*Task description*: Resume the Crown Books article below, writing on from its final sentence.

*Given passage*:
:::

Crown Books
- Type: Public
- Industry: Retail (Specialty)
- Founded: 1977
- Defunct: 2001
- Fate: Liquidation
- Headquarters: Prince George's County, Maryland, United States
- Number of locations: 18 (CA); 11 (IL); 10 (VA); 6 (MD); 1 (DC) in 2001
- Key people: Robert Haft
- Products: Books, Maps, CDs, DVDs, Calendars, Gift Packs, Magazines, Board games, Encyclopedias
- Parent: Dart Group (1977–1994)
- Website: Archived official website at the Wayback Machine (archived March 2, 2001)

= Crown Books =

Former bookseller based in Maryland, U.S.

Crown Books was a bookseller headquartered in Prince George's County, Maryland, with a Largo post office address. It was founded in the Washington, D.C., metro area by Robert Haft in 1977. Crown Books (retail) is of no relation to Crown Books (publisher), although the former carried inventory from the latter.

==Founding and growth==
Crown Books was founded in the Washington, D.C., metro area in 1977 by Robert Haft with money borrowed from his father, D.C. businessman Herbert Haft. The chain was organized under the umbrella of the Dart Group (not related to the current UK-based Dart Group), which also included Trak Auto, Shoppers Food Warehouse, Total Beverage, Dart Drug, and Combined Properties. Known for low prices, the chain gained fame in the 1980s and early 1990s for its clever advertising campaigns (such as Robert Haft sitting on large stacks of books with the caption "Books Cost Too Much, That's Why I Opened Crown Books. Now You'll Never Pay Full Price Again!") At the beginning, Crown Books day-to-day operations were managed by Jose Gonzales (Vice President of Operations) and Jeanne Herrick (Vice President of Merchandising). Once the decision was made to expand into other areas the dynamic of Mr. Gonzales & Ms. Herrick was replicated into the California market with the addition of Steve Young & Miriam Bass. Later Crown made the decision to enter the Chicago market and that entry was managed by Richard Lowe & Rhonda Branch.

Crown Books grew rapidly, from its single store in 1977 to a regional chain of 196 stores at its height in 1993, close on the heels of Borders and poised to become the nation's second-largest book chain. While Classic Crown Books stores, which afforded customers between 2,000 and 3000 sqft of book selection, had been the backbone of the company since its founding in 1977, they were gradually phased out in favor of the larger, more competitive, superstore format adopted by the company in 1990. Stocking up to 80,000 titles—10 times the number carried in Classic Crown stores—Super Crown Books locations supplemented the Classic Crown holdings with a large line of greeting cards, games, computer software, and an assortment of gift items. Each superstore provided between 12,000 and 35000 sqft of retail space.
Robert Haft showed great foresight in planning Crown Software in 1986, but his side projects made him late to the superstore scene which competitors Barnes & Noble and Borders had begun.

:::

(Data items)
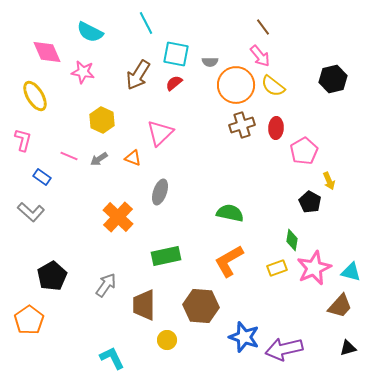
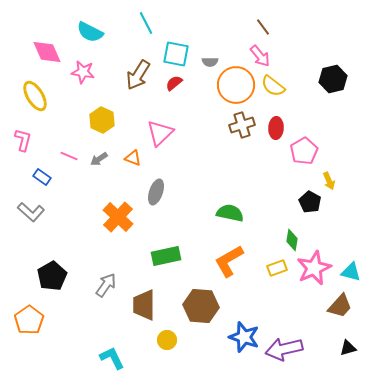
gray ellipse at (160, 192): moved 4 px left
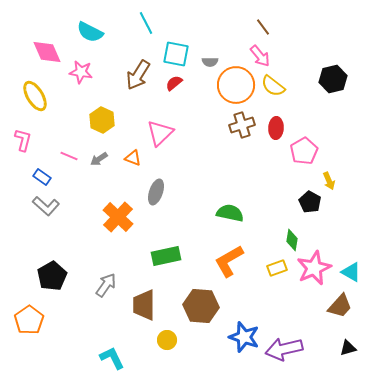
pink star at (83, 72): moved 2 px left
gray L-shape at (31, 212): moved 15 px right, 6 px up
cyan triangle at (351, 272): rotated 15 degrees clockwise
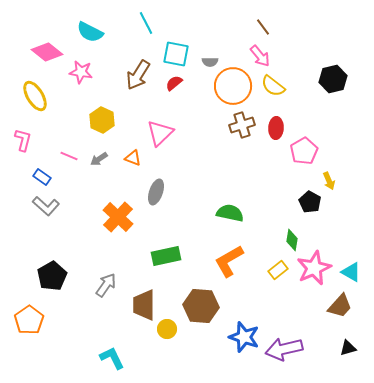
pink diamond at (47, 52): rotated 28 degrees counterclockwise
orange circle at (236, 85): moved 3 px left, 1 px down
yellow rectangle at (277, 268): moved 1 px right, 2 px down; rotated 18 degrees counterclockwise
yellow circle at (167, 340): moved 11 px up
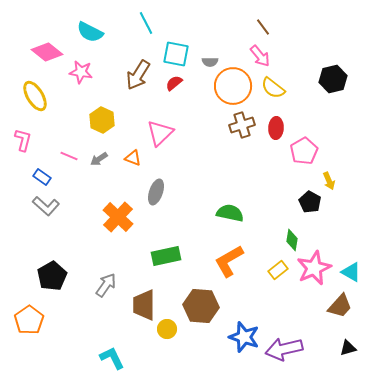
yellow semicircle at (273, 86): moved 2 px down
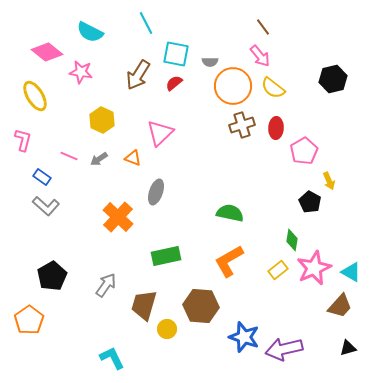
brown trapezoid at (144, 305): rotated 16 degrees clockwise
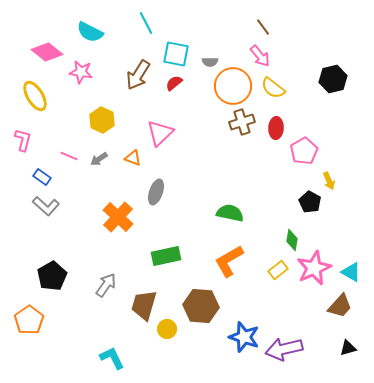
brown cross at (242, 125): moved 3 px up
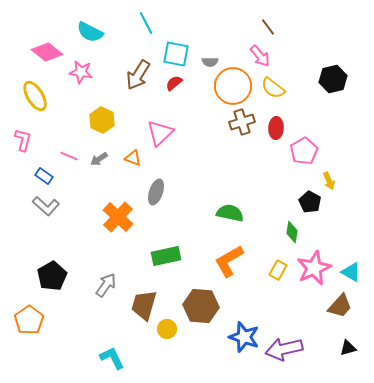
brown line at (263, 27): moved 5 px right
blue rectangle at (42, 177): moved 2 px right, 1 px up
green diamond at (292, 240): moved 8 px up
yellow rectangle at (278, 270): rotated 24 degrees counterclockwise
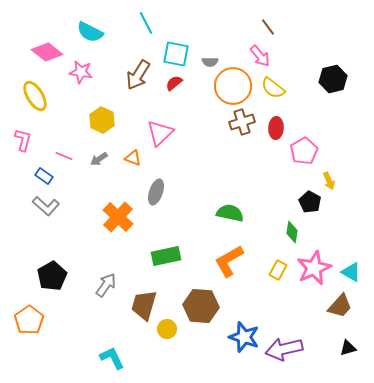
pink line at (69, 156): moved 5 px left
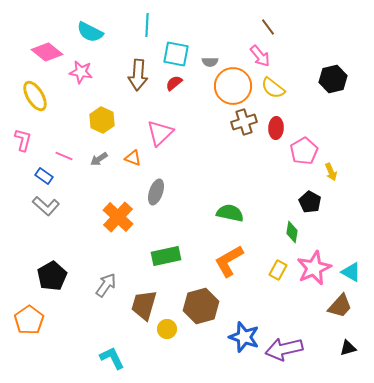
cyan line at (146, 23): moved 1 px right, 2 px down; rotated 30 degrees clockwise
brown arrow at (138, 75): rotated 28 degrees counterclockwise
brown cross at (242, 122): moved 2 px right
yellow arrow at (329, 181): moved 2 px right, 9 px up
brown hexagon at (201, 306): rotated 20 degrees counterclockwise
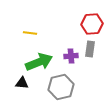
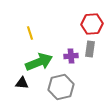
yellow line: rotated 64 degrees clockwise
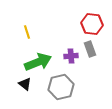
red hexagon: rotated 10 degrees clockwise
yellow line: moved 3 px left, 1 px up
gray rectangle: rotated 28 degrees counterclockwise
green arrow: moved 1 px left
black triangle: moved 3 px right, 1 px down; rotated 32 degrees clockwise
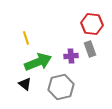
yellow line: moved 1 px left, 6 px down
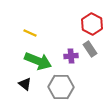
red hexagon: rotated 20 degrees clockwise
yellow line: moved 4 px right, 5 px up; rotated 48 degrees counterclockwise
gray rectangle: rotated 14 degrees counterclockwise
green arrow: moved 1 px up; rotated 44 degrees clockwise
gray hexagon: rotated 15 degrees clockwise
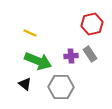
red hexagon: rotated 20 degrees clockwise
gray rectangle: moved 5 px down
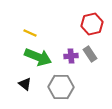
green arrow: moved 4 px up
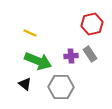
green arrow: moved 4 px down
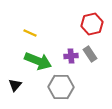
black triangle: moved 10 px left, 1 px down; rotated 32 degrees clockwise
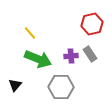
yellow line: rotated 24 degrees clockwise
green arrow: moved 2 px up
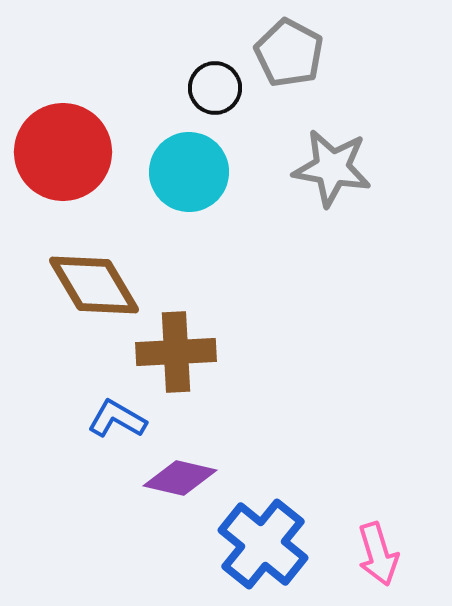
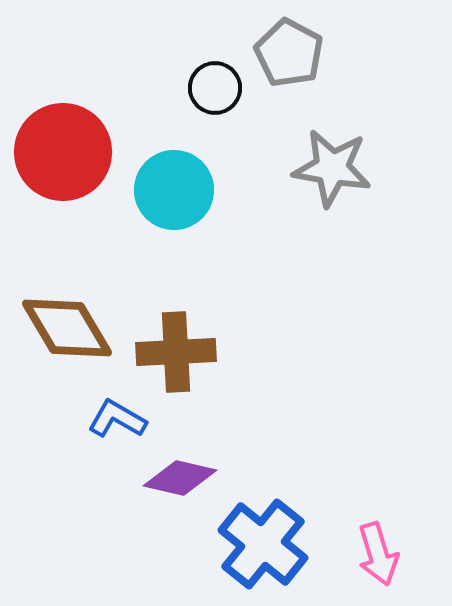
cyan circle: moved 15 px left, 18 px down
brown diamond: moved 27 px left, 43 px down
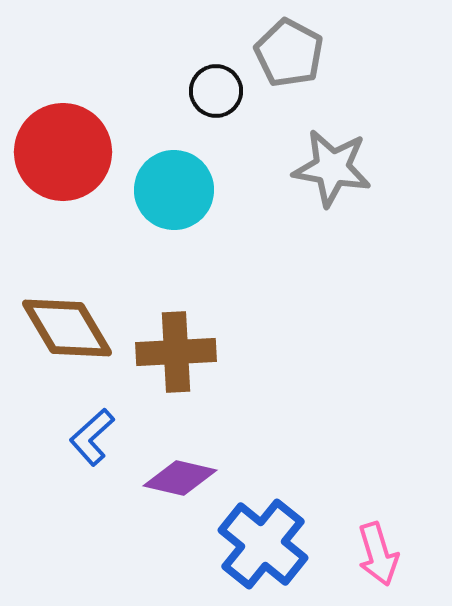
black circle: moved 1 px right, 3 px down
blue L-shape: moved 25 px left, 18 px down; rotated 72 degrees counterclockwise
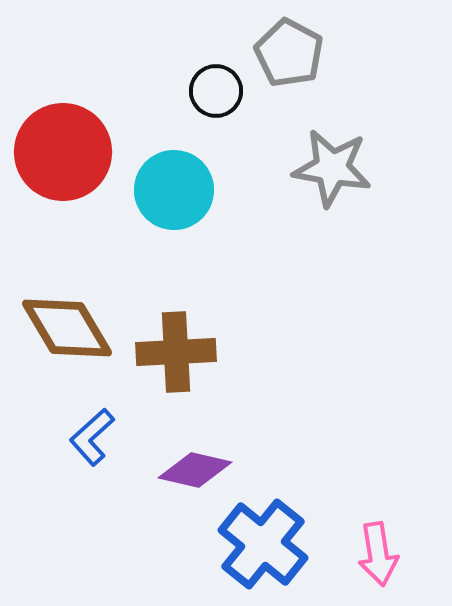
purple diamond: moved 15 px right, 8 px up
pink arrow: rotated 8 degrees clockwise
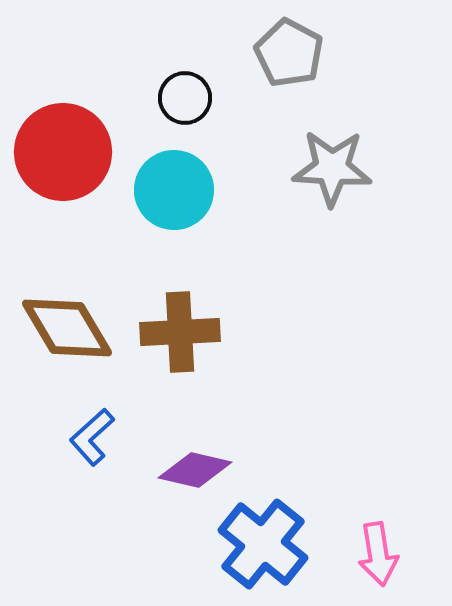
black circle: moved 31 px left, 7 px down
gray star: rotated 6 degrees counterclockwise
brown cross: moved 4 px right, 20 px up
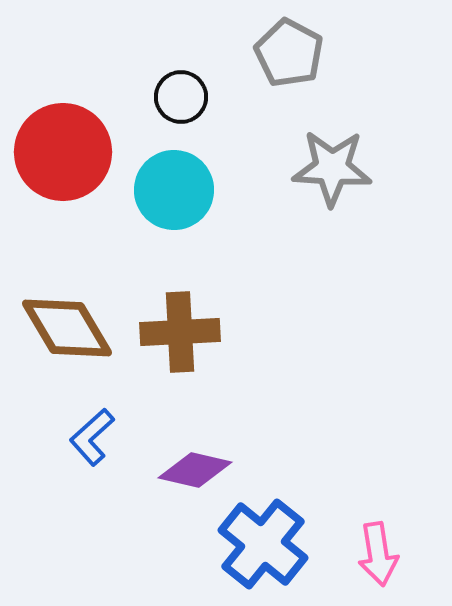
black circle: moved 4 px left, 1 px up
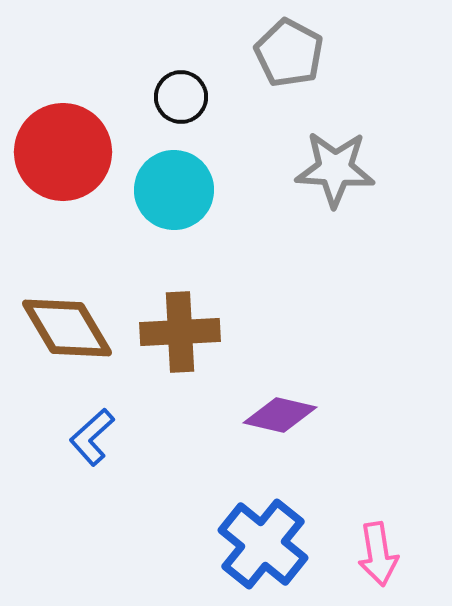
gray star: moved 3 px right, 1 px down
purple diamond: moved 85 px right, 55 px up
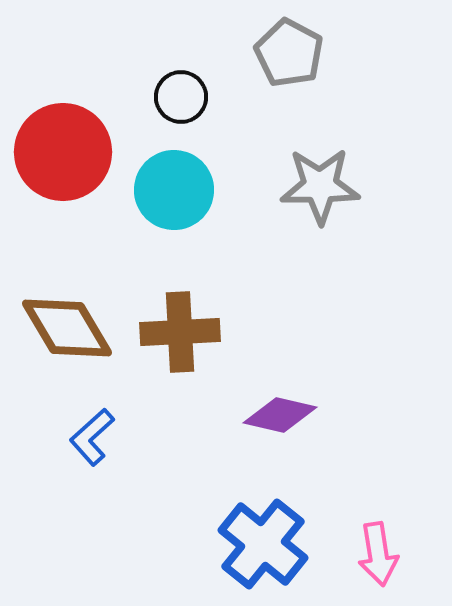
gray star: moved 15 px left, 17 px down; rotated 4 degrees counterclockwise
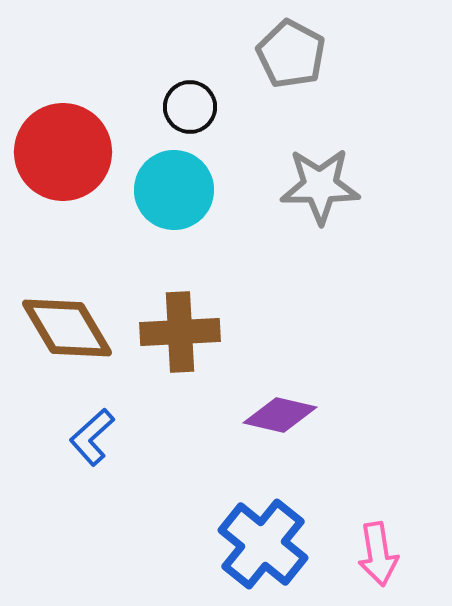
gray pentagon: moved 2 px right, 1 px down
black circle: moved 9 px right, 10 px down
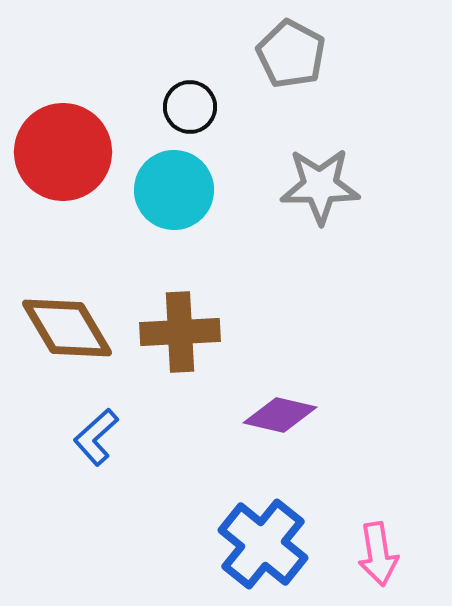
blue L-shape: moved 4 px right
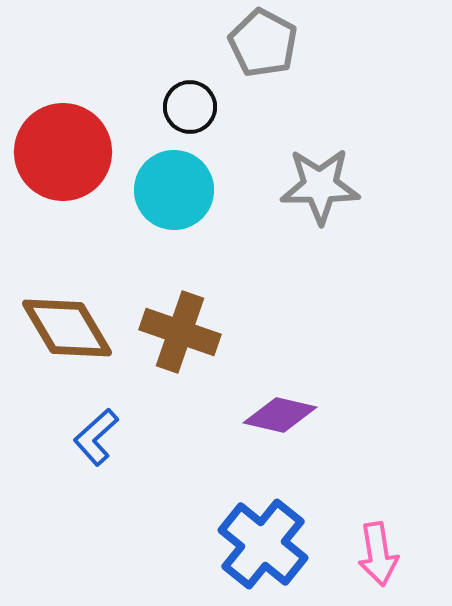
gray pentagon: moved 28 px left, 11 px up
brown cross: rotated 22 degrees clockwise
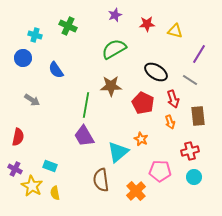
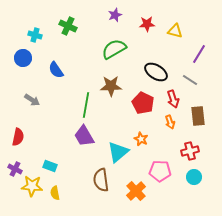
yellow star: rotated 25 degrees counterclockwise
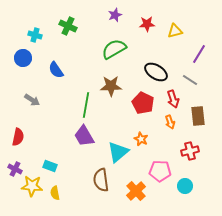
yellow triangle: rotated 28 degrees counterclockwise
cyan circle: moved 9 px left, 9 px down
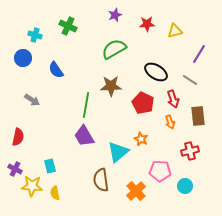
cyan rectangle: rotated 56 degrees clockwise
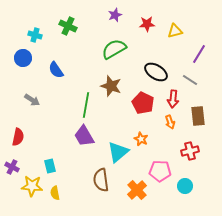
brown star: rotated 20 degrees clockwise
red arrow: rotated 24 degrees clockwise
purple cross: moved 3 px left, 2 px up
orange cross: moved 1 px right, 1 px up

:::

*Expected answer*:
In 1993, the company was the third largest book chain in the United States, after Barnes & Noble and Borders, and had stores in Washington, D.C., Baltimore, Chicago, Philadelphia, Houston, Los Angeles, San Francisco, Sacramento, Seattle and Portland. With the advent of its Super Crown Books locations, as well as the boom in sales volume of competitors like Borders, Barnes & Noble, and Books-a-Million, the company reevaluated its Classic Crown locations and determined that several of the smaller stores would become increasingly unprofitable as the trend toward larger bookstores continued. In 1993, under the guidance of Glenn E. Hemmerle, president and CEO of the company from October 1992 through June 1994, Crown prepared the financial groundwork for closing several of its smaller stores.

==Haft family feud==
A bitter divorce between Herbert Haft and his wife tore the family apart, and pitted Crown Books founder Robert Haft against his father. When Herbert tried to replace Robert as the head of Crown Books, the situation exploded and their back-and-forth exploits regularly made the front page of The Washington Post over the months between the fall of 1993 and the summer of 1994, becoming a regional media sensation. After Robert's firing, upper management positions were abandoned and refilled with some regularity, draining the company of both management skills and cash.

The family feud playing out among Haft family members appeared close to resolution by May 1994. However, four months later a jury awarded Robert M. Haft $34.1 million in compensation for a breach of contract by Dart Group and Crown Books. Several lawsuits and countersuits were filed by other members of the Haft family as each jockeyed for a controlling interest in family-controlled companies. By 1996 Crown found itself listed as co-plaintiff in a lawsuit brought against Herbert H. Haft by the Dart Group charging fraud and breach of fiduciary duty with regard to business transactions made during the course of Haft's divorce and resulting power struggle. Crown had been named as a co-defendant in similar lawsuits filed by shareholder groups as early as 1993.

A standstill rider was entered in Delaware court in 1995, restricting certain relevant actions of the Dart Corporation until such time as all legal matters were resolved; by mid-1997 a conditional settlement had been reached with Herbert H. Haft whereby Haft would relinquish his position and voting rights in the Dart Group in exchange for approximately $41 million.

==Bankruptcy==
With the dissolution of the Dart Group, Crown was unable to find a buyer and was forced into bankruptcy. After being hired to replace Jeanne Herrick as Vice President of Merchandising, Steve Stevens (Circuit City) replaced Glenn E. Hemmerle in the CEO seat. Over the next few years, the chain began to close over half of its 196 stores and pulled out of Houston, Philadelphia, Baltimore, Portland, and Sacramento markets. The chain reorganized with help from Ingram Content Group, which provided jobbing services to the crippled giant.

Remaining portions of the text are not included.